(THE DATA Opens)

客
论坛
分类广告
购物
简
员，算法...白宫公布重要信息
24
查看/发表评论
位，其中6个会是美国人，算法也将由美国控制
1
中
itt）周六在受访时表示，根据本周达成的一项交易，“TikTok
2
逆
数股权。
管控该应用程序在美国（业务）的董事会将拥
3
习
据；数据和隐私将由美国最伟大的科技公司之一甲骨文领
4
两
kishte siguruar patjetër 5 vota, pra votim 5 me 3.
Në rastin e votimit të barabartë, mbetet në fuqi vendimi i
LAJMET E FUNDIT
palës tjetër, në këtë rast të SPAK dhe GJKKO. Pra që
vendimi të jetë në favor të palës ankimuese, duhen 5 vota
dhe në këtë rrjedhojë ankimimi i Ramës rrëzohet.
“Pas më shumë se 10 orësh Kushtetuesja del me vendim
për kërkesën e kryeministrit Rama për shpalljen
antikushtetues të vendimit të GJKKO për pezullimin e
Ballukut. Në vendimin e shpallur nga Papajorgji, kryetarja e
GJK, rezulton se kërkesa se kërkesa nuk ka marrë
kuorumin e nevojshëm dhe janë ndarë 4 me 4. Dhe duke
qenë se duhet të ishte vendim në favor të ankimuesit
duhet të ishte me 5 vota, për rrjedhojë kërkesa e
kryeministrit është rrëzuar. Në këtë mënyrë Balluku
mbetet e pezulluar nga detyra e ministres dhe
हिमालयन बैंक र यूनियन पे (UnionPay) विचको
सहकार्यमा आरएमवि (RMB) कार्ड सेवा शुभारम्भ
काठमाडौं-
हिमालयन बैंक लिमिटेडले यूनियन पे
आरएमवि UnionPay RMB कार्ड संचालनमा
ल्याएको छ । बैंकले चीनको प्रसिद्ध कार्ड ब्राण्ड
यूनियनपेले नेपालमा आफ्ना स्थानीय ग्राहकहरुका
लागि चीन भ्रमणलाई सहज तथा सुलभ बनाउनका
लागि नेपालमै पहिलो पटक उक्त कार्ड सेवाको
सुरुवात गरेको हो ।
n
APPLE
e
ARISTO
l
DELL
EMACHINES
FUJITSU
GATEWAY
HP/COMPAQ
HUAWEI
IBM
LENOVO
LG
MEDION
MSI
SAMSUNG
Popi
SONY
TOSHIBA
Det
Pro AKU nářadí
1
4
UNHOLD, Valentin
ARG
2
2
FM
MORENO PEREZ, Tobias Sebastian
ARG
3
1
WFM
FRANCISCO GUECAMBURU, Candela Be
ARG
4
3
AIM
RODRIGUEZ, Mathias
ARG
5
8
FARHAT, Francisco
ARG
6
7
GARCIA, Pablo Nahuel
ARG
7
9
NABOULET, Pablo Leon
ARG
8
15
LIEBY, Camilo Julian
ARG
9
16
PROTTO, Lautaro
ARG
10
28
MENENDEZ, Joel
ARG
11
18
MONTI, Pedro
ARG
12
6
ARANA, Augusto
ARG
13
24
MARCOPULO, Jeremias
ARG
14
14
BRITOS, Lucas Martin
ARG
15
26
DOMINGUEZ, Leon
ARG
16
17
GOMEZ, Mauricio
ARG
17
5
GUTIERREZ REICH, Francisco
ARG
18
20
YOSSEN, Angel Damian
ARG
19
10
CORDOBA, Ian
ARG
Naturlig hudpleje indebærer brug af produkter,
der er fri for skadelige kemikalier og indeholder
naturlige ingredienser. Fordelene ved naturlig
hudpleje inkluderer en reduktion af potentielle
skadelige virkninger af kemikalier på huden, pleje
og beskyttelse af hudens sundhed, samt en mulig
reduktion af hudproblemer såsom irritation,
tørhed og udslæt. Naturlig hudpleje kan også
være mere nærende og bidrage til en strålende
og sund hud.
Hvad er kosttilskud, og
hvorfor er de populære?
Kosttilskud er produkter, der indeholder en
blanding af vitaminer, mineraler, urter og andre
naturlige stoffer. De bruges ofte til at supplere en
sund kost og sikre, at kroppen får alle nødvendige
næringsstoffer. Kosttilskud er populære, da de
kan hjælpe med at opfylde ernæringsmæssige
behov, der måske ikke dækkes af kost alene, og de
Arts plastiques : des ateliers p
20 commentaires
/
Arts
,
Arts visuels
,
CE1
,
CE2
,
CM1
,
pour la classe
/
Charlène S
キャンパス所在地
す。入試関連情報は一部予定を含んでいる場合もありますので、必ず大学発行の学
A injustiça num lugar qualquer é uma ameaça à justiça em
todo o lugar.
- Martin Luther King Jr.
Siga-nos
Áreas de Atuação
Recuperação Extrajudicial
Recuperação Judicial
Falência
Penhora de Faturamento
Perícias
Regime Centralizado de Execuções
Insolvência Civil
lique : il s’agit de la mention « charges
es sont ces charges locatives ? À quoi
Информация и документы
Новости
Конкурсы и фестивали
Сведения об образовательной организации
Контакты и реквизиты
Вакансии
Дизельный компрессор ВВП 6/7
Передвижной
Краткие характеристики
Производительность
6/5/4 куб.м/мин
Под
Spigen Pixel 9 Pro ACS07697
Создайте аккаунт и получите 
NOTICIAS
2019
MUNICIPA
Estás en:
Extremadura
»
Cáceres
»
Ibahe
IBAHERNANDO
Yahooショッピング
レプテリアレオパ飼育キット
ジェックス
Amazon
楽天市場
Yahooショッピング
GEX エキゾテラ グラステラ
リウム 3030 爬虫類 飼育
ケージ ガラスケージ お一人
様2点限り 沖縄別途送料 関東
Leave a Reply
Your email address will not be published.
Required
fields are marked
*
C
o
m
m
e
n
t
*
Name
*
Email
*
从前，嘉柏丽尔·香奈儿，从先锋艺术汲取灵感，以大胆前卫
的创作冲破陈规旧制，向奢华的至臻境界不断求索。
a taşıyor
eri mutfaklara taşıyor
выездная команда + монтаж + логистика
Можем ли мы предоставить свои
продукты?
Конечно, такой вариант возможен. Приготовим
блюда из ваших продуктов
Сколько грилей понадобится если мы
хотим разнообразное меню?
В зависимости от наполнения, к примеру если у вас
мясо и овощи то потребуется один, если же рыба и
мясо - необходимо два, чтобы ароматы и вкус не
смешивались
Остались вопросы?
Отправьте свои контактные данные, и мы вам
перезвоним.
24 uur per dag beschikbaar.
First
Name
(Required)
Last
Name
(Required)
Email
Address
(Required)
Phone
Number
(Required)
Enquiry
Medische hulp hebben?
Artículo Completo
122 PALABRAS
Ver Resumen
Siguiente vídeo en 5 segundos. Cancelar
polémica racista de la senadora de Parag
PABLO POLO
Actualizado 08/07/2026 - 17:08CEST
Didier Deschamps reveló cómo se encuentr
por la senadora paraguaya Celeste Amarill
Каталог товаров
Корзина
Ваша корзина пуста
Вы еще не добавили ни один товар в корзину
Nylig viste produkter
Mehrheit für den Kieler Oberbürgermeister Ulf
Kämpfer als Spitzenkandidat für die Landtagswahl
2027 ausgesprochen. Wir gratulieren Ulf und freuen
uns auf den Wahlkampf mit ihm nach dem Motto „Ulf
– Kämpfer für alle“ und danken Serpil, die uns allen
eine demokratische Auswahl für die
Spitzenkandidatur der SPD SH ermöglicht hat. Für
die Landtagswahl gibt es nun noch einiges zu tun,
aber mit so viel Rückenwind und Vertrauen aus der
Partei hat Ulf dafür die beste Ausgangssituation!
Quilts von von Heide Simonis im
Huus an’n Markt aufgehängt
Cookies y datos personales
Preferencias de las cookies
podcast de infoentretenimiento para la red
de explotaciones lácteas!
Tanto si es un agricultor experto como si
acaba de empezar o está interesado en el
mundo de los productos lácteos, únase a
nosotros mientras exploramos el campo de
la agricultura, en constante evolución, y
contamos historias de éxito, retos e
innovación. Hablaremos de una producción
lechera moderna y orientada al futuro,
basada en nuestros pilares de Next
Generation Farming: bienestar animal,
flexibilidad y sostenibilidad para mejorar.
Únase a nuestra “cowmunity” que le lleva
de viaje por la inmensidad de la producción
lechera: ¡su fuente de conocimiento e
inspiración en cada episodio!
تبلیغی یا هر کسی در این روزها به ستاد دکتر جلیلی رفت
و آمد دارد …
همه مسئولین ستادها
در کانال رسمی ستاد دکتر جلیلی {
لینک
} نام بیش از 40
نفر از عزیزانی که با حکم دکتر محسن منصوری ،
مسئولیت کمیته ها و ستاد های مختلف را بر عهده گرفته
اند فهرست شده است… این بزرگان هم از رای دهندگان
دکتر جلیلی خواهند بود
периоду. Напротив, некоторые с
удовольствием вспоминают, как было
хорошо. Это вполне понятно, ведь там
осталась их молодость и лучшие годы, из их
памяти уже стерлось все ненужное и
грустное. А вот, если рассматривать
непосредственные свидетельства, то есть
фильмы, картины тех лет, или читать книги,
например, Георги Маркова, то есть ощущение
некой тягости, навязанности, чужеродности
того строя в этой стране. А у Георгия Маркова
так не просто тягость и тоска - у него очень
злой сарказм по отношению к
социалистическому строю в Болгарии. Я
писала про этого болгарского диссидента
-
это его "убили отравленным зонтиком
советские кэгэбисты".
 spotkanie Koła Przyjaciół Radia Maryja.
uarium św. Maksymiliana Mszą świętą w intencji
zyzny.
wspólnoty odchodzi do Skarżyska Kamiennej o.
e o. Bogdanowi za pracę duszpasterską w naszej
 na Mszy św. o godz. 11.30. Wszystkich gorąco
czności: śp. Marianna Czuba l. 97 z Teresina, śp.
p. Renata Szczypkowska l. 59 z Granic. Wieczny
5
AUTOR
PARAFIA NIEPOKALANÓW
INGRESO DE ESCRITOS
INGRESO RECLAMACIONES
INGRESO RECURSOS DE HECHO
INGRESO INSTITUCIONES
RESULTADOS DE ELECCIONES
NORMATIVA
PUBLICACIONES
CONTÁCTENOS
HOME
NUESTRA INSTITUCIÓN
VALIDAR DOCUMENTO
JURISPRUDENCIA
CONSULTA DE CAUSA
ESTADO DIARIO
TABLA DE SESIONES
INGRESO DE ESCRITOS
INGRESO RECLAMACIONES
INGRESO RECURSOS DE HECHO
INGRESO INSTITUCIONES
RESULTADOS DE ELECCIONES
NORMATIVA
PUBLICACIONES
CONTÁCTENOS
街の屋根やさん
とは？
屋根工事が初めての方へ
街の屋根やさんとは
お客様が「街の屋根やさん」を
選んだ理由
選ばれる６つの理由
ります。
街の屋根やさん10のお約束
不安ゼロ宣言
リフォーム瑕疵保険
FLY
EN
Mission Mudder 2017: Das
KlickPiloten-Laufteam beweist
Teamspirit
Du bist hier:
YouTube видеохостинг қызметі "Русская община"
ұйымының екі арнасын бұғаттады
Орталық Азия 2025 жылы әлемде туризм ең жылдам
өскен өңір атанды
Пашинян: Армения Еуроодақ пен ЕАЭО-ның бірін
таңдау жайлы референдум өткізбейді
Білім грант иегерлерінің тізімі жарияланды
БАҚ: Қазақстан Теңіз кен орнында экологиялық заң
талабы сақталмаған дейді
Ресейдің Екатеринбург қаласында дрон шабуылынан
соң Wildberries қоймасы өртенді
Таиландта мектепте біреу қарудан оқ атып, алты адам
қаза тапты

(THE DATA Closes)

In the data above, repeat exactly each line from the first through the line that contains "kishte siguruar patjetër", and give nothing else.

客
论坛
分类广告
购物
简
员，算法...白宫公布重要信息
24
查看/发表评论
位，其中6个会是美国人，算法也将由美国控制
1
中
itt）周六在受访时表示，根据本周达成的一项交易，“TikTok
2
逆
数股权。
管控该应用程序在美国（业务）的董事会将拥
3
习
据；数据和隐私将由美国最伟大的科技公司之一甲骨文领
4
两
kishte siguruar patjetër 5 vota, pra votim 5 me 3.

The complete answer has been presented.